Problem requirements :: Reproduce the lines from the one containing "La partición de la herencia" through the end of the items, replacing "comprar" with "adquirir" and leaving everything else unchanged.

Given data ::
● ● ● ●
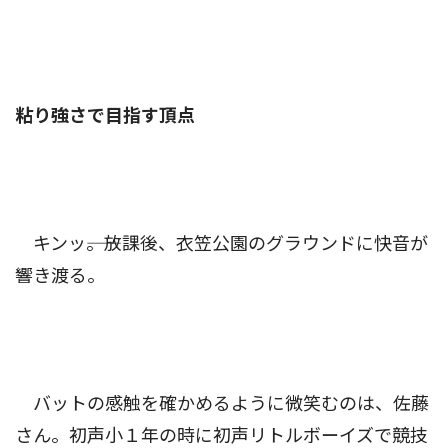
粘り強さで目指す頂点
キンッ――。放課後、衣笠公園のグラウンドに快音が
響き渡る。
バットの感触を確かめるように微笑むのは、佐藤
さん。初声小１年の時に初声リトルボーイズで競技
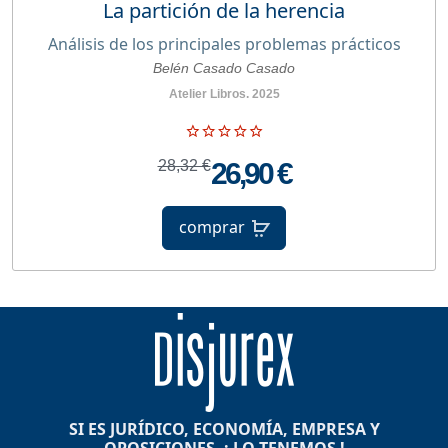
La partición de la herencia
Análisis de los principales problemas prácticos
Belén Casado Casado
Atelier Libros. 2025
28,32 €
26,90 €
comprar
SI ES JURÍDICO, ECONOMÍA, EMPRESA Y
● ● ● ●
Solution to the problem ::
La partición de la herencia
Análisis de los principales problemas prácticos
Belén Casado Casado
Atelier Libros. 2025
28,32 €
26,90 €
adquirir
SI ES JURÍDICO, ECONOMÍA, EMPRESA Y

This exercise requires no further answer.